Normalde cezm girdiğinde fiilin sonundaki illet harfi (yâ) düşer → "يتقِ" olur.

Fakat cezmden sonra, "ق" harfindeki kesre harekesi uzatılır (işbâ yapılır).

Bu uzatma neticesinde, sanki düşen yâ harfi tekrar gelmiş gibi olur ve fiil "يتقي" şeklini alır.

Ancak bu yeni oluşan yâ, fiilin orijinal yâ’sı değil; sadece işbâ sebebiyle ortaya çıkan yardımcı bir harftir.



---

3️⃣

٢ - أنه قدر حركة الإعراب على الياء، ثم حذف هذه الحركة في الجزم، وجعل حرف العلة كالصحيح، على لغة من يقول : لم يرمي زيد، 
Anlamı:

İkinci ihtimal:

Fiilin orijinal yâ harfinin üzerinde i’rab harekesi (damme, fetha veya kesre) takdir edilmiştir.

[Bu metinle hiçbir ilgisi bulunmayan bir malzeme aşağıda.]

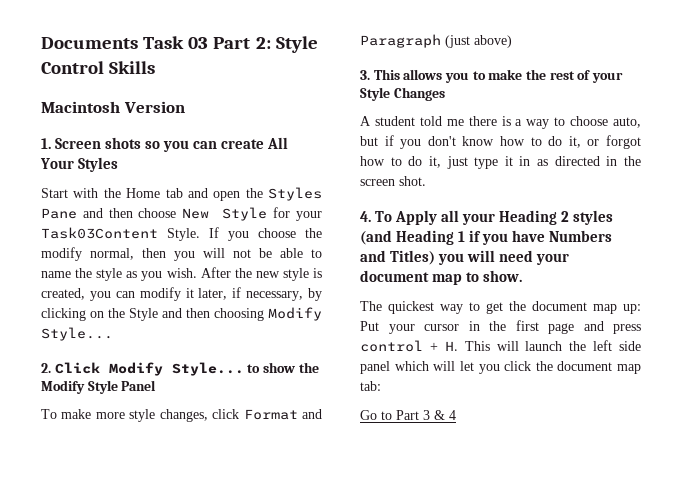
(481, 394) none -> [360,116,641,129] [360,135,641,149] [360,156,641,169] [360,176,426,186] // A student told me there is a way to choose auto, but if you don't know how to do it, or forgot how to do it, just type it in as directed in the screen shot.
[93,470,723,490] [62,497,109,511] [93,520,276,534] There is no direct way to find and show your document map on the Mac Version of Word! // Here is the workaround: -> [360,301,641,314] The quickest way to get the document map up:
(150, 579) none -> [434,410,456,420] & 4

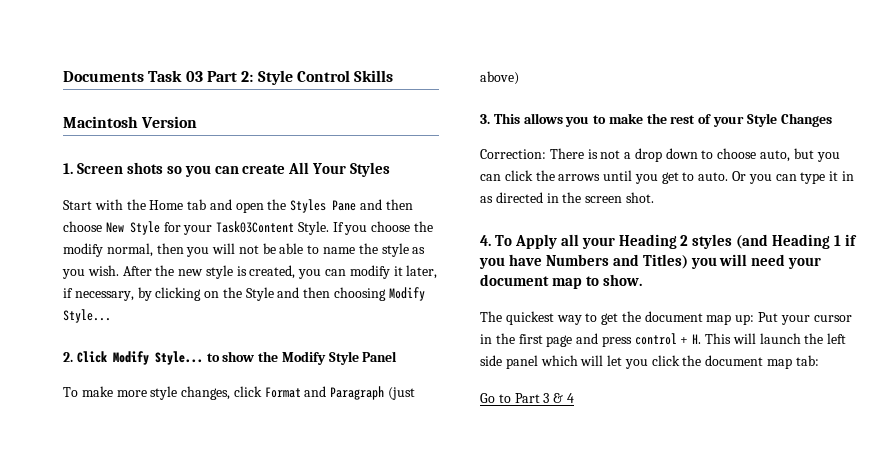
[360,116,641,129] [360,135,641,149] [360,156,468,169] A student told me there is a way to choose auto, but if you don't know how to do it, or forgot how to do it, just -> [480,148,840,162] [480,170,797,184] Correction: There is not a drop down to choose auto, but you can click the arrows until you get to auto. Or you can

Cezm girdiğinde bu hareke düşer, ama harfin kendisi düşmez; sanki illet harfi sahih harf (sağlam harf) gibi davranmış olur.

Bu lehçede illet harfleri cezme girince düşmez; mesela:

لم يرمي زيد
Normalde "لم يرمِ زيد" olması gerekirken, burada yâ harfi sabit kalmış.




---

4️⃣

وقد حكوا ذلك لغة، ويجعلون من هذا الباب قول الشاعر:

"Bu lehçeyi nakletmişlerdir ve bu tür okuyuşlara şu şiiri örnek getirirler:"


---

5️⃣

ألم يأتيك والأنباء تنمي بما لاقت لبون بني زياد

Aslında "يأتِك" (yâ'sız, cezmedilmiş) olması gerekirdi.

Şair, "يأتيك" diyerek yâ harfini sabit tutmuş.


Bu da aynı meseleye başka bir örnek:
İllet harfi cezme girmesine rağmen düşmüyor.


---

6️⃣

جعلوا «من» بمعنى الذي، والفعل على هذا مرفوع، والضمة مقدرة على الياء، ولا جزم.

Anlamı:

Burada "من" kelimesi "ki o" 
الذي 
(ismi mevsûl) anlamında değerlendirilmiş.

Fiil merfû kabul ediliyor; damme (رفع) yâ harfi üzerine takdir ediliyor. Dolayısıyla burada cezm (جزم) yoktur.

Hâsılı normalde:
İllet harfi cezm halinde düşer. Ancak bazı lehçelerde ve şiirlerde illet harfi düşmeyebilir. Fiil merfû gibi kalır.
Bu da ya lehçeye, ya da işbâ uygulamasına dayanır. Kur'an kıraatlerinde ve hadis metinlerinde gördüğümüz 
"لا يبيع" ve "يتقي" 
fiillerindeki durum tam da bu konuya örnektir.